TASK REQUIREMENTS: Stop after the line with "Page size: 1500x1125."; until then, please copy every line of the records word for word from the first.

[Bounding box prediction data]
....
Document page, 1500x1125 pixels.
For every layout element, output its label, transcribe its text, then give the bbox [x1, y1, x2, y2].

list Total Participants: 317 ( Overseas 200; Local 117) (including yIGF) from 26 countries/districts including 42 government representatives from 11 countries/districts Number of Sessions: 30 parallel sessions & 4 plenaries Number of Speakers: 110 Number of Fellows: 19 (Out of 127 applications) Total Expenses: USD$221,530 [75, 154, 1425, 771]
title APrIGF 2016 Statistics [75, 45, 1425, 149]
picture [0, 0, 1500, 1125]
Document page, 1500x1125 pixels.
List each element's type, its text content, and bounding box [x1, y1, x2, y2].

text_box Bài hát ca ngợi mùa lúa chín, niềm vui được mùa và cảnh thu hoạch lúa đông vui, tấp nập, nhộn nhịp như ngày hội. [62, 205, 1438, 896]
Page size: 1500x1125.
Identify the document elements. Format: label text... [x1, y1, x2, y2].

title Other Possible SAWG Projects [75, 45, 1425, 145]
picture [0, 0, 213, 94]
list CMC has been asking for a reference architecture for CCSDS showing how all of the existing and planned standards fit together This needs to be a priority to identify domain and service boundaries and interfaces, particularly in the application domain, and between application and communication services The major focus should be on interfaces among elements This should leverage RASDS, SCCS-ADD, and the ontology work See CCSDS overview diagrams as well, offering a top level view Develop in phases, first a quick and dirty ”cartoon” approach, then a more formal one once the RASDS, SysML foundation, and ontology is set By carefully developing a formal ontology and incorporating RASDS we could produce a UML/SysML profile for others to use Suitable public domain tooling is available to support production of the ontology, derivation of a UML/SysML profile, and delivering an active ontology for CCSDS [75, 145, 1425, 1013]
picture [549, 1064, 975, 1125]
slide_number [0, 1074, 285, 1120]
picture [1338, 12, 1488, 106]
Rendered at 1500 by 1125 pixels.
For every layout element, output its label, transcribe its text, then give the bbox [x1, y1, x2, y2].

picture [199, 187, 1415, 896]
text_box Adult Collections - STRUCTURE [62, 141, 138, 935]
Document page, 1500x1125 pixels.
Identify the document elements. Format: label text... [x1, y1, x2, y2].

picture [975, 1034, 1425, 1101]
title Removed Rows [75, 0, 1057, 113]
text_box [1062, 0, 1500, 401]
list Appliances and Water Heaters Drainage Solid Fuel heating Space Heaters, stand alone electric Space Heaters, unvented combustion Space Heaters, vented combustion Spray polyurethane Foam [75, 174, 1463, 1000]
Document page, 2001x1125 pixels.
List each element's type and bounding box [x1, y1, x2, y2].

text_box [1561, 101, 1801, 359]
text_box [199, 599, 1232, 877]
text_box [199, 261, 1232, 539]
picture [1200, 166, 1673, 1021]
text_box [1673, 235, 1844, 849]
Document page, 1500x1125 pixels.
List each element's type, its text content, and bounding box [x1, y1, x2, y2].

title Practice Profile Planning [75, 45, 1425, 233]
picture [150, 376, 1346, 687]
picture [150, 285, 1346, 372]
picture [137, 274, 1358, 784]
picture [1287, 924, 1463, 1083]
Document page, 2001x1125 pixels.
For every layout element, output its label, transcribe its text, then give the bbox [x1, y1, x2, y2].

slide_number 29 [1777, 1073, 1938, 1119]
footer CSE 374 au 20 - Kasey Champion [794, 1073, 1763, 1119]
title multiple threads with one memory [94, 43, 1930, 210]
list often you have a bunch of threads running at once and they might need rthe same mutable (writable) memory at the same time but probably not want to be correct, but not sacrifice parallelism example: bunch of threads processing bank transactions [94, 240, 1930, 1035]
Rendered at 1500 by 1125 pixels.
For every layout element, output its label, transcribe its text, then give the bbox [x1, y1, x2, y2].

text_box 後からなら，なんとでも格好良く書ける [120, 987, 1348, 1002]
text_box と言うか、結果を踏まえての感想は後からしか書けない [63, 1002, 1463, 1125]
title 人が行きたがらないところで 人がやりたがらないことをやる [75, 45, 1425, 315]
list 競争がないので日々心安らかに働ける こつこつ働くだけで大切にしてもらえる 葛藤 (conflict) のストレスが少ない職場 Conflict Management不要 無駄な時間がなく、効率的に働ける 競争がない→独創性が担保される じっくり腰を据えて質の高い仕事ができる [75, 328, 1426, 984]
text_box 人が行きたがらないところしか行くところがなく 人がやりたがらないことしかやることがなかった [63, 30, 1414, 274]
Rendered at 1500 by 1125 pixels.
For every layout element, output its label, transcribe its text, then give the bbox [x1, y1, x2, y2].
....
ANSWER AREA:
Document page, 1500x1125 pixels.
For every layout element, output its label, transcribe its text, then give the bbox [x1, y1, x2, y2].

list Total Participants: 317 ( Overseas 200; Local 117) (including yIGF) from 26 countries/districts including 42 government representatives from 11 countries/districts Number of Sessions: 30 parallel sessions & 4 plenaries Number of Speakers: 110 Number of Fellows: 19 (Out of 127 applications) Total Expenses: USD$221,530 [75, 154, 1425, 771]
title APrIGF 2016 Statistics [75, 45, 1425, 149]
picture [0, 0, 1500, 1125]
Document page, 1500x1125 pixels.
List each element's type, its text content, and bounding box [x1, y1, x2, y2].

text_box Bài hát ca ngợi mùa lúa chín, niềm vui được mùa và cảnh thu hoạch lúa đông vui, tấp nập, nhộn nhịp như ngày hội. [62, 205, 1438, 896]
Page size: 1500x1125.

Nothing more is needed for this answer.